Die türkische Regierung hatte die verbotene kurdische
Arbeiterpartei PKK und ihren bewaffneten syrischen Ableger YPG verantwortlich gemacht.

Die PYD beschuldigte Ankara ihrerseits der “Eskalationspolitik”. Ein Vertreter der Kurdenpartei im Nordirak, Gharib Hassou, erklärte: “Die Türkei ist aufgebracht wegen der Erfolge der kurdischen PYD in Nordsyrien. Sie will, dass wir bis an die Grenze vorrücken und ihre Positionen angreifen. Sie will, dass wir von unserem Gebiet eine Offensive starten , damit sie einen Grund hat, militärisch einzuschreiten.”

Der türkische Präsident Recep Tayyip Erdogan besuchte am Donnerstag Opfer des Anschlags in einem Krankenhaus.

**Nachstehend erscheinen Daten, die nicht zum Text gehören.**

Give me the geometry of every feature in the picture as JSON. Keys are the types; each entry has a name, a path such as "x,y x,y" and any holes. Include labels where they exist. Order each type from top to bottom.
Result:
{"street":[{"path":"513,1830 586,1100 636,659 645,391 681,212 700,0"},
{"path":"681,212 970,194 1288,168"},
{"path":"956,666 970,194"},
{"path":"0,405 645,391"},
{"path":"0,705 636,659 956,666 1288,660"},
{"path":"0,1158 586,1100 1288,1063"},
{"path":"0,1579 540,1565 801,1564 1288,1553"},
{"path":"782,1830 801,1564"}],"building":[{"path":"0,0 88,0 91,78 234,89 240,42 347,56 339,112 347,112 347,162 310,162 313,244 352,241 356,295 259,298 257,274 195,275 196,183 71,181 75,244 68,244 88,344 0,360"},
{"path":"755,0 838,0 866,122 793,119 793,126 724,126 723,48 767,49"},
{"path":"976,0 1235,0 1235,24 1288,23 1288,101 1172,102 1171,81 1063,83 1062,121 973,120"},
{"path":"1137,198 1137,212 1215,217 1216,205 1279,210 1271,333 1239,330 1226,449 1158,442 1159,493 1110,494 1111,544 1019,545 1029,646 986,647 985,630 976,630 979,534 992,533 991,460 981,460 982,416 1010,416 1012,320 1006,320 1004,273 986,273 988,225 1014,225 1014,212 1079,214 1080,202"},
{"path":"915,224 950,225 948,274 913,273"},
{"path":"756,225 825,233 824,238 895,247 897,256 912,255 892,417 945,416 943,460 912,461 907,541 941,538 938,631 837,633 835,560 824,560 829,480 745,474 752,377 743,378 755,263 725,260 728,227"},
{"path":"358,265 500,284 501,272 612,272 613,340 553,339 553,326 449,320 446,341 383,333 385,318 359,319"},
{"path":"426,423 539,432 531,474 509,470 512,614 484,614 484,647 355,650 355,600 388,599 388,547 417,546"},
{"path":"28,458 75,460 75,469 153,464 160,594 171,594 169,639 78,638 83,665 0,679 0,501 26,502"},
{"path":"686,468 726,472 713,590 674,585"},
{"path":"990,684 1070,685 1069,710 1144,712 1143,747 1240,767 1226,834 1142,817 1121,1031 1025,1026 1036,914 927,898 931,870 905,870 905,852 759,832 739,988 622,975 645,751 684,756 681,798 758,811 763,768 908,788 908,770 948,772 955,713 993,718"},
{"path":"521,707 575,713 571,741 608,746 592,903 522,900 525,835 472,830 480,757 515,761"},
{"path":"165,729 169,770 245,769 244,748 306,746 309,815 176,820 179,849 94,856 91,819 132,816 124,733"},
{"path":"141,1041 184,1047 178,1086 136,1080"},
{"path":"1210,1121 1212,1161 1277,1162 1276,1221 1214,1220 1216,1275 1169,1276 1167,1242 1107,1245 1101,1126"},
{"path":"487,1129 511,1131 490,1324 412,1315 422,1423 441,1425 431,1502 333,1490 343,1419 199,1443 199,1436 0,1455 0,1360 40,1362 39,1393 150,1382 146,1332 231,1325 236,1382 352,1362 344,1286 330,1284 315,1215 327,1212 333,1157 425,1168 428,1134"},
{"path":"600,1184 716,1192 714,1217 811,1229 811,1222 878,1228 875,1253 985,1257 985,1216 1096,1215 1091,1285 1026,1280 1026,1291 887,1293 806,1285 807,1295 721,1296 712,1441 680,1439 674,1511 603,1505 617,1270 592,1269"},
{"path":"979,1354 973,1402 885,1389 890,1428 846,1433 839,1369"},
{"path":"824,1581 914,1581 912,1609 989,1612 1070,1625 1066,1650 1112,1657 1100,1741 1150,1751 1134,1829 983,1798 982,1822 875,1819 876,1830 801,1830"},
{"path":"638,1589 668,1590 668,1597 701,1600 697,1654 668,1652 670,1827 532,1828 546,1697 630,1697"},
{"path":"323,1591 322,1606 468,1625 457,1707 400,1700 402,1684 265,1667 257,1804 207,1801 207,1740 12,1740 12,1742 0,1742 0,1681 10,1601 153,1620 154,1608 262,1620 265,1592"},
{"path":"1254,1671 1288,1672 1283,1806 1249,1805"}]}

Nach Darstellung der Regierung hatte sich ein Mann aus Nordsyrien in die Luft gesprengt, der Mitglied der Kurdenmiliz YPG war: “Auch wenn die Verantwortlichen der PYD und der PKK sagen, sie hätten keine Verbindung zu dem Anschlag, liegen uns Informationen des Innenministeriums und der Geheimdienste vor, die belegen, dass sie das Attentat verübt haben”, so Erdogan.

Nach dem Attentat flog die türkische Luftwaffe von ihrem Stützpunkt in Diyabakir Luftangriffe auf PKK-Stellungen im Nordirak. Nach Regierungsangaben wurden dabei 70 PKK-Kämpfer getötet, darunter auch Anführer der Organisation.

Die Regierung kündigte Vergeltung an.